PROBLEM TO WORK ON >>
Look through the records and copy every line in which "maker" appears.

┄┄┄┄┄┄

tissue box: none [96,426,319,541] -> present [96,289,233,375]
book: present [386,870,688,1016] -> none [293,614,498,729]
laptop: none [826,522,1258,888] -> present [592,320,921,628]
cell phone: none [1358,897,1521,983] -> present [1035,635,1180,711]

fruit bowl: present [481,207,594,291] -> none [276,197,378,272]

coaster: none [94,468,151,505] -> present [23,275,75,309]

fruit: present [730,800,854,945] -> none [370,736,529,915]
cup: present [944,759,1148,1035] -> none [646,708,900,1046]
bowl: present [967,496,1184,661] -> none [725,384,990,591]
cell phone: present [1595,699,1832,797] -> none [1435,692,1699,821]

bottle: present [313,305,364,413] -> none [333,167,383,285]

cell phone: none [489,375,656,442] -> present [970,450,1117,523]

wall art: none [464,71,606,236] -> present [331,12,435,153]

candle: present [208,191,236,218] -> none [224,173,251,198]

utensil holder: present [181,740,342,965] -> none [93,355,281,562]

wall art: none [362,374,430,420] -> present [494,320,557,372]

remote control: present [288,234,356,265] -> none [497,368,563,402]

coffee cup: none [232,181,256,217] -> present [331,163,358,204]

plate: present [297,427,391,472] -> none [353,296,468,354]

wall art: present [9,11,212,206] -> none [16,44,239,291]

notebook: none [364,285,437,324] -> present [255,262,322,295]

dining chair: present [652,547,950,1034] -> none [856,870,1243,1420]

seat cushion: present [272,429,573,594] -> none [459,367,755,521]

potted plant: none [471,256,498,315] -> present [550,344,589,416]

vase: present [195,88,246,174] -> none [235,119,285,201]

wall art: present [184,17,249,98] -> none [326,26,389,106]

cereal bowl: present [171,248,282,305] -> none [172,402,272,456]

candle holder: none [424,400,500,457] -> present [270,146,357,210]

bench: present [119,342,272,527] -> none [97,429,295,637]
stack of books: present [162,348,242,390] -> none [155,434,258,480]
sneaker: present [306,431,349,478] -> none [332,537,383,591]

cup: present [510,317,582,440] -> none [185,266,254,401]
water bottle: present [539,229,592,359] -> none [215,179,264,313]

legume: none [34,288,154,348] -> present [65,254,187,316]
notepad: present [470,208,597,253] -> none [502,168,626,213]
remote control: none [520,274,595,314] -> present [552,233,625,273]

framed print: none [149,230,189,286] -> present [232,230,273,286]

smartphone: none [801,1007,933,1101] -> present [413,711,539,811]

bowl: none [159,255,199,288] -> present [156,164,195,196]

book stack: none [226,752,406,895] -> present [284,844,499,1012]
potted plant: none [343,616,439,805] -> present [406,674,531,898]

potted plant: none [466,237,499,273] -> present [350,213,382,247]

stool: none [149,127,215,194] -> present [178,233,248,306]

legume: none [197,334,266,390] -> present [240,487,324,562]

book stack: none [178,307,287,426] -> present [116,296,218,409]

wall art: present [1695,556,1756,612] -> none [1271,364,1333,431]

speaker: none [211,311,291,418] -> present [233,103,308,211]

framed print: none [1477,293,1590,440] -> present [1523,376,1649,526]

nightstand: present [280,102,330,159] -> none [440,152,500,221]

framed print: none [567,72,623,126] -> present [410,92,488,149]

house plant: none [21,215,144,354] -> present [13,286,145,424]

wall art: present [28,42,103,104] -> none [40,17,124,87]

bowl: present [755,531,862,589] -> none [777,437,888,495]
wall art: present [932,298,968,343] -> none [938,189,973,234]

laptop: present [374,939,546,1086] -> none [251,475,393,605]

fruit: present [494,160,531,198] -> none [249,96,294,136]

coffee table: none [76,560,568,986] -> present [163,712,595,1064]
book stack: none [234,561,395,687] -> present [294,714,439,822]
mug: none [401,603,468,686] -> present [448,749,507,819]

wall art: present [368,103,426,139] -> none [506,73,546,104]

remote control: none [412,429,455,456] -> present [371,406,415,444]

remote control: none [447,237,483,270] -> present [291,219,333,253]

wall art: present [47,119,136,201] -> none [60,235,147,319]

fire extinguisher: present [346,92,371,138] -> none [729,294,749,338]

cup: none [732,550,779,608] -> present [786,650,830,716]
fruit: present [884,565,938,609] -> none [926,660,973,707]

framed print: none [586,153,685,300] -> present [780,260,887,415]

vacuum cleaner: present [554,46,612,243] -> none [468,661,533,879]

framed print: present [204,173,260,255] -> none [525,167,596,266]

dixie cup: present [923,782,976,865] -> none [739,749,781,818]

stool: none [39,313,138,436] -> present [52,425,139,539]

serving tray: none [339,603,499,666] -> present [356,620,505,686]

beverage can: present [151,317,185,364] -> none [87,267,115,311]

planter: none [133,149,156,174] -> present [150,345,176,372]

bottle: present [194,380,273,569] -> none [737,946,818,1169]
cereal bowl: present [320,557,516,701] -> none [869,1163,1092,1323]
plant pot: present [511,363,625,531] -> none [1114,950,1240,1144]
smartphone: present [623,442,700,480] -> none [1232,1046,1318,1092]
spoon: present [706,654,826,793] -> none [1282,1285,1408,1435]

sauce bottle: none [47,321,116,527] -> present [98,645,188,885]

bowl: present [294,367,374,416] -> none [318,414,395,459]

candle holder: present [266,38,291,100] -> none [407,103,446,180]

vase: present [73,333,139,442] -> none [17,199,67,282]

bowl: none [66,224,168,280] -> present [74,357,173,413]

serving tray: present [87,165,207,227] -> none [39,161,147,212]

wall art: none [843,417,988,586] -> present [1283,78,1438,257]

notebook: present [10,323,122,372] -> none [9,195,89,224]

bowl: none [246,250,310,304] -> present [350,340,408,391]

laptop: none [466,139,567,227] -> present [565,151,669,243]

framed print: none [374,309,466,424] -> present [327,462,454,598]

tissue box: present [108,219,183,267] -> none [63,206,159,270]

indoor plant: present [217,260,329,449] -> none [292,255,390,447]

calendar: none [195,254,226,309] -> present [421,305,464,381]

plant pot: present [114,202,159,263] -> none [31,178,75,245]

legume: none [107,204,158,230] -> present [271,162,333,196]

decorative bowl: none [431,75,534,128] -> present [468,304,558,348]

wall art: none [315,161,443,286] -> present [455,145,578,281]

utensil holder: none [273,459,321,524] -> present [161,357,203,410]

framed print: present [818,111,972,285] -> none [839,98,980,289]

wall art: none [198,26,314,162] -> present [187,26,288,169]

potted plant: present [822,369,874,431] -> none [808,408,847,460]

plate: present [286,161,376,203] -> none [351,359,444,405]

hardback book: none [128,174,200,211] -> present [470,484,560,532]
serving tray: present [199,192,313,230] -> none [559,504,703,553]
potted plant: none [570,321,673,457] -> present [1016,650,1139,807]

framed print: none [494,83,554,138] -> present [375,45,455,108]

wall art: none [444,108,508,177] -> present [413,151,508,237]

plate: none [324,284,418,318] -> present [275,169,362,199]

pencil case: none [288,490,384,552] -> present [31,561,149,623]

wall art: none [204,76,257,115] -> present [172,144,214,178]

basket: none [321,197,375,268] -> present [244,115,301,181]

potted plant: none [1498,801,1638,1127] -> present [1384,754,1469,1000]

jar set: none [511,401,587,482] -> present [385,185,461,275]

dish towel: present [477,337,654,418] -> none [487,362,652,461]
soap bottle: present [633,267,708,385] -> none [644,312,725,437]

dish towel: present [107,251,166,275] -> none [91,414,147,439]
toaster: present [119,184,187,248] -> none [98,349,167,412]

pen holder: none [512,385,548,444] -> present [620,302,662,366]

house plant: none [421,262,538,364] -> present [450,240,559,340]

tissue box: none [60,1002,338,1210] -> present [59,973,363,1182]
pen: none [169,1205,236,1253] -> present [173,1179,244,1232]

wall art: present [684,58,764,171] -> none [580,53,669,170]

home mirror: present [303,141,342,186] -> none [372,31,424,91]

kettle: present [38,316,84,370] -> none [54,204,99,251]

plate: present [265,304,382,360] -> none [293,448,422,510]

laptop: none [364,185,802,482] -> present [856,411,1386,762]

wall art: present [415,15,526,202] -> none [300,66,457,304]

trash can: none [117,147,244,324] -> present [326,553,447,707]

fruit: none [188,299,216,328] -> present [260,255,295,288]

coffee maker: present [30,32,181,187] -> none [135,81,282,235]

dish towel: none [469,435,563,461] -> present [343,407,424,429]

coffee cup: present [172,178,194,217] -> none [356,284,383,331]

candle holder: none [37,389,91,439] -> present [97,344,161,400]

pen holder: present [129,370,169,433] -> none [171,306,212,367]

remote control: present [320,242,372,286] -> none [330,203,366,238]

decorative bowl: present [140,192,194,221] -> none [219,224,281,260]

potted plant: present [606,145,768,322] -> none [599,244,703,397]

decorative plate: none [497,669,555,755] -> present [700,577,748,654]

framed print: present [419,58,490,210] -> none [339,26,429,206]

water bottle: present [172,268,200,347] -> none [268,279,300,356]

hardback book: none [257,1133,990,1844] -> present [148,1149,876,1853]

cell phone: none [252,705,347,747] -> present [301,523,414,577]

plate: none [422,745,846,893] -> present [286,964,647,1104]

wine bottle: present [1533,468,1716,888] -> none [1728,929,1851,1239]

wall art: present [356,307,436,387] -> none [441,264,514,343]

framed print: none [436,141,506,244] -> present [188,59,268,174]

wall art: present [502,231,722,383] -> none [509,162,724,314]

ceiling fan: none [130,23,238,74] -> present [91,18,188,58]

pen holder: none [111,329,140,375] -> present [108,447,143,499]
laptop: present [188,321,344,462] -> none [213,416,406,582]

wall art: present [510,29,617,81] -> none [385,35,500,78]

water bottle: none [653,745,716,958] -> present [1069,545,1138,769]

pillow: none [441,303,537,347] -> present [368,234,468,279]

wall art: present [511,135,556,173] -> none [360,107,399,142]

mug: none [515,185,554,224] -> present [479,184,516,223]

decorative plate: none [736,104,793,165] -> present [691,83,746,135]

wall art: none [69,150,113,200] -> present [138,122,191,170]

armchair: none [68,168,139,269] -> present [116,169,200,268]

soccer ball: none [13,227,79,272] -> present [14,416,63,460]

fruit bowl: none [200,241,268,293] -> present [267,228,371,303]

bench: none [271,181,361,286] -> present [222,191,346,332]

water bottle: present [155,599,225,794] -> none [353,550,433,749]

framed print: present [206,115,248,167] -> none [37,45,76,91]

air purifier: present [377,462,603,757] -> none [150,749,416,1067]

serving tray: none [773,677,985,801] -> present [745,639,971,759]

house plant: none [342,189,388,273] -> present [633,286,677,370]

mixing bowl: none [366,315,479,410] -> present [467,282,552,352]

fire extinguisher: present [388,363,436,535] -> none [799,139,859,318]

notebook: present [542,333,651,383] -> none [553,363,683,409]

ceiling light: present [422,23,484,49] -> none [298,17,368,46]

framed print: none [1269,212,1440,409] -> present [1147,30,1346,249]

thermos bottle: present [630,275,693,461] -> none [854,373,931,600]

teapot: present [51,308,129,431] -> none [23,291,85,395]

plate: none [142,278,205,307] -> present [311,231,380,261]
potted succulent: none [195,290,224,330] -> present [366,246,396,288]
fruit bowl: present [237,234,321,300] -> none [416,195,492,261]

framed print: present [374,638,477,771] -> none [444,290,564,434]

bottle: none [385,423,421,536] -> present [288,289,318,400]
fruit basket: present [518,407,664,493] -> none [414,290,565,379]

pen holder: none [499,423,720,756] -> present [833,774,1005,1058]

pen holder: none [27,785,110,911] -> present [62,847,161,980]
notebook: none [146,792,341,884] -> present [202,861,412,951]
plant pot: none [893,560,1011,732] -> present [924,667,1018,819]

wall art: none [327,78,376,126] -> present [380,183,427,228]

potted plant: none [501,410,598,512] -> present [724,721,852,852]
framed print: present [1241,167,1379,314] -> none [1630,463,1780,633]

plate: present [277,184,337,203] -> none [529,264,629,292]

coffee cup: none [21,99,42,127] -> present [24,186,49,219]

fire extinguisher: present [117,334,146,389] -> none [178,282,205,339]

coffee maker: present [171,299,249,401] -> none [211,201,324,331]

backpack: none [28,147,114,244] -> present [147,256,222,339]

┄┄┄┄┄┄

RESULT OF THIS TASK >>
coffee maker: present [30,32,181,187] -> none [135,81,282,235]
coffee maker: present [171,299,249,401] -> none [211,201,324,331]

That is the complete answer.